Data 101 Training Series | UCSUR
PROGRAM: 2016 Small & Simple
Data 101 is a training series, jointly developed by the Carnegie Library of Pittsburgh and the Western Pennsylvania Regional Data Center, teaches foundational skills and concepts to help people become data literate. This funding will support the creation of a toolkit in partnership with Carnegie Library of Pittsburgh for extending the Data 101 concept to public libraries and other organizations. This work includes documenting existing workshops and materials, developing and testing two additional Data 101 workshops, and piloting training and other models for knowledge transfer to allow new organizations to adopt and teach the Data 101 series. The Regional Data Center and the Carnegie Library of Pittsburgh intend to release these materials with an open license, allowing others to use and modify them to meet the needs of their audience. While the Regional Data Center’s involvement with Data 101 is largely limited to the first year of the program, the Library intends to institutionalize the series as part of its core programming.
The impact of the Data 101 toolkit will be measured by continuing to survey Data 101 attendees and tracking the number of organizations that adopt the Data 101 training model. Participants at every workshop have completed a satisfaction survey providing feedback on the workshop, an understanding of the motivation for attending, and ideas for future workshops. Continued use of this survey will allow the partners to assess the quality of new workshops, and understand how the training conducted by new organizations compares to the initial workshop series. The partners will refine our dissemination plan and workshop materials based on this type of feedback.

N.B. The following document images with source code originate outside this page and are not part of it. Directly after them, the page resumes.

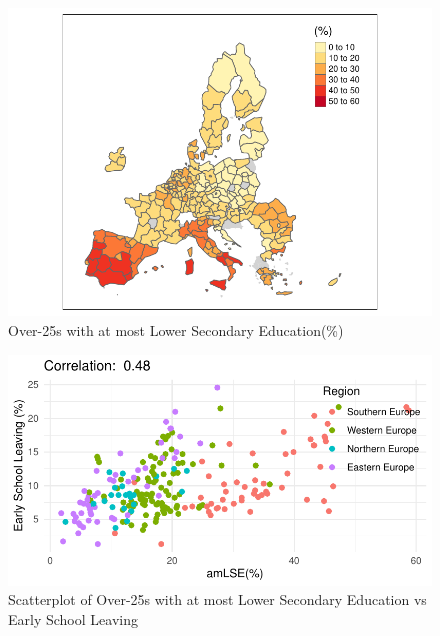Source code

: \documentclass[
  letterpaper,
  DIV=11,
  numbers=noendperiod,
  abstract]{scrartcl}
\begin{document}
\begin{figure}[H]

{\centering \includegraphics[width=1\textwidth,height=\textheight]{report_files/figure-pdf/mappa amLSE-1.pdf}

}

\caption{Over-25s with at most Lower Secondary Education(\%)}

\end{figure}%

\begin{figure}[H]

{\centering \includegraphics[width=1\textwidth,height=\textheight]{report_files/figure-pdf/scatter amLSE-1.pdf}

}

\caption{Scatterplot of Over-25s with at most Lower Secondary Education
vs Early School Leaving}

\end{figure}%
\end{document}
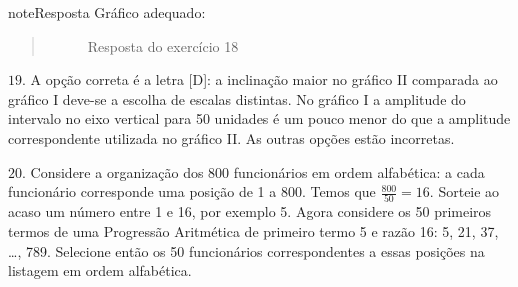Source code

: \begin{sphinxadmonition}{note}{Resposta}
Gráfico adequado:
\label{\detokenize{PE103-E:id15}}\begin{quote}

\begin{figure}[H]
\centering
\capstart

\noindent{}
\caption{Resposta do exercício 18}\label{\detokenize{PE103-E:id32}}\end{figure}
\end{quote}

\(19.\) A opção correta é a letra {[}D{]}: a inclinação maior no gráfico II comparada ao gráfico I deve-se a escolha de escalas distintas. No gráfico I a amplitude do intervalo no eixo vertical para 50 unidades é um pouco menor do que a amplitude correspondente utilizada no gráfico II. As outras opções estão incorretas.

\(20.\) Considere a organização dos 800 funcionários em ordem alfabética: a cada funcionário corresponde uma posição de 1 a 800. Temos que \(\frac{800}{50}=16\). Sorteie ao acaso um número entre 1 e 16, por exemplo 5. Agora considere os 50 primeiros termos de uma Progressão Aritmética de primeiro termo 5 e razão 16: 5, 21, 37, …, 789. Selecione então os 50 funcionários correspondentes a essas posições na listagem em ordem alfabética.
\end{sphinxadmonition}


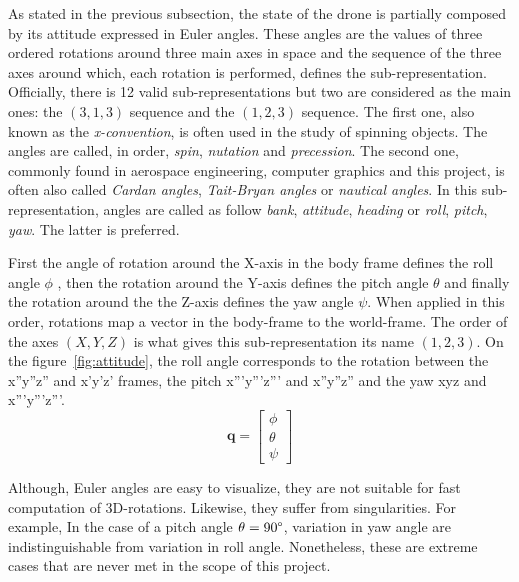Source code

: \documentclass[a4paper, 12pt]{report}
\begin{document}
As stated in the previous subsection, the state of the drone is partially composed by its attitude expressed in Euler angles. These angles are the values of three ordered rotations around three main axes in space and the sequence of the three axes around which, each rotation is performed, defines the sub-representation.  Officially, there is 12 valid sub-representations but two are considered as the main ones: the $(3,1,3)$ sequence and the $(1,2,3)$ sequence. The first one, also known as the \emph{x-convention}, is often used in the study of spinning objects. The angles are called, in order, \emph{spin}, \emph{nutation} and \emph{precession}. The second one, commonly found in aerospace engineering, computer graphics and this project, is often also called \emph{Cardan angles}, \emph{Tait-Bryan angles} or \emph{nautical angles}. In this sub-representation, angles are called as follow \emph{bank}, \emph{attitude}, \emph{heading} or \emph{roll}, \emph{pitch}, \emph{yaw}. The latter is preferred. 

First the angle of rotation around the X-axis in the body frame defines the roll angle $\phi$ , then the rotation around the Y-axis defines the pitch angle $\theta$ and finally the rotation around the the Z-axis defines the yaw angle $\psi$. When applied in this order, rotations map a vector in the body-frame to the world-frame. The order of the axes $(X,Y,Z)$ is what gives this sub-representation its name $(1,2,3)$. On the figure~\ref{fig:attitude}, the roll angle corresponds to the rotation between the x''y''z'' and x'y'z' frames, the pitch x'''y'''z''' and x''y''z'' and the yaw xyz and x'''y'''z'''.
\[\boldsymbol{q} =  \begin{bmatrix} \phi \\ \theta \\ \psi \end{bmatrix}\]

Although, Euler angles are easy to visualize, they are not suitable for fast computation of 3D-rotations. Likewise, they suffer from singularities. For example, In the case of a pitch angle $\theta=90\degree$, variation in yaw angle are indistinguishable from variation in roll angle. Nonetheless, these are extreme cases that are never met in the scope of this project.
\end{document}
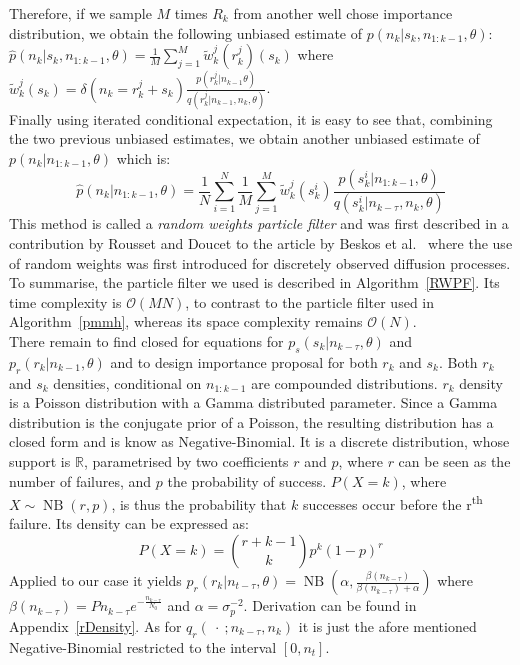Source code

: \documentclass[12pt]{article}
\begin{document}
	Therefore, if we sample $M$ times $R_k$ from another well chose importance distribution, we obtain the following unbiased estimate of $p(n_k |s_k, n_{1:k-1}, \theta)$: $\hat{p}(n_k |s_k, n_{1:k-1}, \theta)=\frac{1}{M}\sum_{j=1}^{M}\tilde{w}_k^j(r_k^j)(s_k)$ where $\tilde{w}_k^j(s_k) =\delta(n_k = r_k^j + s_k)\frac{p(r_k^j|n_{k-1} \theta)}{q(r_k^j|n_{k-1}, n_k, \theta)}$. \\
	Finally using iterated conditional expectation, it is easy to see that, combining the two previous unbiased estimates, we obtain another unbiased estimate of $p(n_k|n_{1:k-1},\theta)$ which is:
	\begin{equation}
	\hat{p}(n_k|n_{1:k-1},\theta) = \frac{1}{N}\sum_{i=1}^{N}\frac{1}{M}\sum_{j=1}^{M}\tilde{w}_k^j(s_k^i)\frac{p(s_k^i|n_{1:k-1}, \theta)}{q(s_k^i|n_{k-\tau}, n_k, \theta)}
	\end{equation}
	This method is called a \emph{random weights particle filter} and was first described in a contribution by Rousset and Doucet to the article by Beskos et al.~\cite{beskos2006exact} where the use of random weights was first introduced for discretely observed diffusion processes.\\
	To summarise, the particle filter we used is described in Algorithm~\ref{RWPF}. Its time complexity is $\mathcal{O}(MN)$, to contrast to the particle filter used in Algorithm~\ref{pmmh}, whereas its space complexity remains $\mathcal{O}(N)$. \\
	
	There remain to find closed for equations for $p_s(s_k|n_{k-\tau}, \theta)$ and $p_r(r_k|n_{k-1}, \theta)$ and to design importance proposal for both $r_k$ and $s_k$. Both $r_k$ and $s_k$ densities, conditional on $n_{1:{k-1}}$ are compounded distributions. $r_k$ density is a Poisson distribution with a Gamma distributed parameter. Since a Gamma distribution is the conjugate prior of a Poisson, the resulting distribution has a closed form and is know as Negative-Binomial. It is a discrete distribution, whose support is $\mathbb{R}$, parametrised by two coefficients $r$ and $p$, where $r$ can be seen as the number of failures, and $p$ the probability of success. $P(X=k)$, where $X\sim \operatorname{NB}(r, p)$, is thus the probability that $k$ successes occur before the r\textsuperscript{th} failure. Its density can be expressed as: 
	\begin{equation*}
	P(X=k) = \binom{r+k-1}{k}p^k(1-p)^r
	\end{equation*}
	Applied to our case it yields $p_r(r_k|n_{t-\tau}, \theta) = \operatorname{NB}(\alpha, \frac{\beta(n_{k-\tau})}{\beta(n_{k-\tau}) + \alpha})$ where  $\beta(n_{k-\tau}) = Pn_{k-\tau}e^{-\frac{n_{k-\tau}}{N_0}}$ and $\alpha = \sigma_p^{-2}$. Derivation can be found in Appendix~\cref{rDensity}.
	As for $q_r(\ \cdot \ ; n_{k-\tau}, n_k)$ it is just the afore mentioned Negative-Binomial restricted to the interval $[0, n_t]$. \\
	
\end{document}
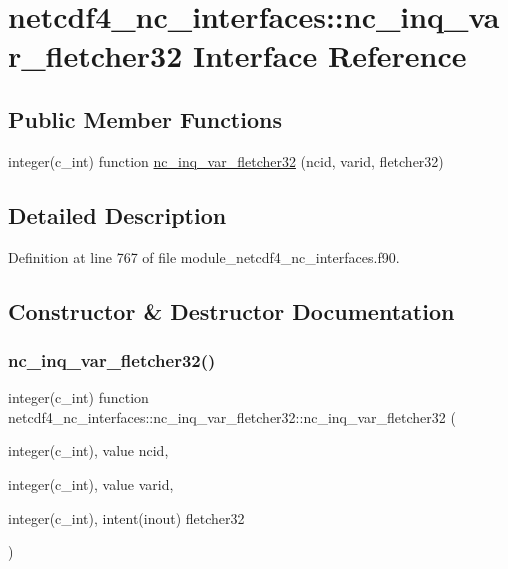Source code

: \hypertarget{interfacenetcdf4__nc__interfaces_1_1nc__inq__var__fletcher32}{}\section{netcdf4\+\_\+nc\+\_\+interfaces\+:\+:nc\+\_\+inq\+\_\+var\+\_\+fletcher32 Interface Reference}
\label{interfacenetcdf4__nc__interfaces_1_1nc__inq__var__fletcher32}
\subsection*{Public Member Functions}
\begin{DoxyCompactItemize}
\item 
integer(c\+\_\+int) function \hyperlink{interfacenetcdf4__nc__interfaces_1_1nc__inq__var__fletcher32_a325246c671f40b45db0c2842aacce877}{nc\+\_\+inq\+\_\+var\+\_\+fletcher32} (ncid, varid, fletcher32)
\end{DoxyCompactItemize}


\subsection{Detailed Description}


Definition at line 767 of file module\+\_\+netcdf4\+\_\+nc\+\_\+interfaces.\+f90.



\subsection{Constructor \& Destructor Documentation}
\mbox{\label{interfacenetcdf4__nc__interfaces_1_1nc__inq__var__fletcher32_a325246c671f40b45db0c2842aacce877}} 
\subsubsection{\texorpdfstring{nc\+\_\+inq\+\_\+var\+\_\+fletcher32()}{nc\_inq\_var\_fletcher32()}}
{\footnotesize\ttfamily integer(c\+\_\+int) function netcdf4\+\_\+nc\+\_\+interfaces\+::nc\+\_\+inq\+\_\+var\+\_\+fletcher32\+::nc\+\_\+inq\+\_\+var\+\_\+fletcher32 (\begin{DoxyParamCaption}\item[{integer(c\+\_\+int), value}]{ncid,  }\item[{integer(c\+\_\+int), value}]{varid,  }\item[{integer(c\+\_\+int), intent(inout)}]{fletcher32 }\end{DoxyParamCaption})}



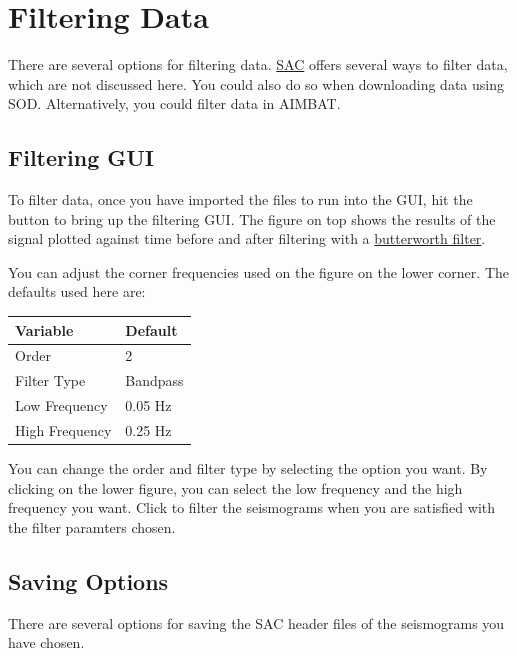 \documentclass[letterpaper,10pt,english]{sphinxmanual}
\begin{document}
\chapter{Filtering Data}
\label{docfiles/filteringData::doc}\label{docfiles/filteringData:filtering-data}
There are several options for filtering data. \href{http://www.iris.edu/files/sac-manual/}{SAC} offers several ways to filter data, which are not discussed here. You could also do so when downloading data using SOD. Alternatively, you could filter data in AIMBAT.


\section{Filtering GUI}
\label{docfiles/filteringData:filtering-gui}
To filter data, once you have imported the files to run into the GUI, hit the  button to bring up the filtering GUI. The figure on top shows the results of the signal plotted against time before and after filtering with a \href{http://en.wikipedia.org/wiki/Butterworth\_filter}{butterworth filter}.

You can adjust the corner frequencies used on the figure on the lower corner. The defaults used here are:

\begin{tabulary}{\linewidth}{|L|L|}
\hline
\textsf{\relax 
Variable
} & \textsf{\relax 
Default
}\\
\hline
Order
 & 
2
\\

Filter Type
 & 
Bandpass
\\

Low Frequency
 & 
0.05 Hz
\\

High Frequency
 & 
0.25 Hz
\\
\hline\end{tabulary}


You can change the order and filter type by selecting the option you want. By clicking on the lower figure, you can select the low frequency and the high frequency you want. Click  to filter the seismograms when you are satisfied with the filter paramters chosen.


\section{Saving Options}
\label{docfiles/filteringData:saving-options}
There are several options for saving the SAC header files of the seismograms you have chosen.
\end{document}
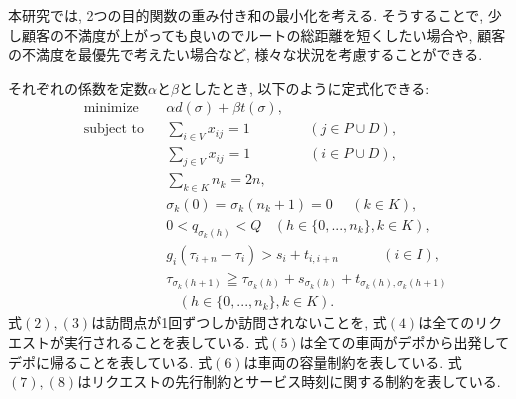 本研究では, 2つの目的関数の重み付き和の最小化を考える. そうすることで, 少し顧客の不満度が上がっても良いのでルートの総距離を短くしたい場合や, 顧客の不満度を最優先で考えたい場合など, 様々な状況を考慮することができる.

それぞれの係数を定数$\alpha$と$\beta$としたとき, 以下のように定式化できる:
\begin{align*}
  &\textrm{minimize}   &&
  \alpha d(\sigma)+ \beta t(\sigma),\tag{1}\\
  &\textrm{subject to} && \sum_{i \in V} x_{ij} = 1 \ \ \ \ \ \ \ \ \ \ \ \ \ \ \ \ \ \ \ (j \in  P \cup D), \tag{2}\\
  &                    && \sum_{j \in V} x_{ij} = 1 \ \ \ \ \ \ \ \ \ \ \ \ \ \ \ \ \ \ \ (i \in  P \cup D), \tag{3}\\
  &                    && \sum_{k \in K} n_k = 2n,\tag{4}\\
  &                    && \sigma_k(0) = \sigma_k(n_k+1) = 0 \ \ \ \ \ \ (k \in K),\tag{5}\\
  &                    && 0 < q_{\sigma_k(h)} < Q\ \ \ \
  (h \in \{0,...,n_k\},k \in K),\tag{6}\\
  &                    && g_i(\tau_{i+n}-\tau_i) > s_i + t_{i,i+n}\ \ \ \ \ \ \ \ \ \ \ \ \ \  (i \in I),\tag{7}\\
  &                    && \tau_ {\sigma_k (h+1)} \geqq \tau_ {\sigma_k (h)} + s_{\sigma_k (h)} + t_ {\sigma_k (h),\sigma_k (h+1)}\\
  &                    &&  \ \ \ \ (h \in \{0,...,n_k\},k \in K).\tag{8}
\end{align*}
式$(2),(3)$は訪問点が1回ずつしか訪問されないことを, 式$(4)$は全てのリクエストが実行されることを表している. 式$(5)$は全ての車両がデポから出発してデポに帰ることを表している. 式$(6)$は車両の容量制約を表している. 式$(7),(8)$はリクエストの先行制約とサービス時刻に関する制約を表している.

The partners will also keep track of the number of organizations that adopt the Data 101 training model. Their plan is to publicly post all training materials on the Regional Data Center’s open data portal. Doing so will allow them to track metrics such as the number of downloads and views. They will also track the number of technical assistance requests, and record anecdotal information on the number of cities that adopt this model as discovered through their professional networks.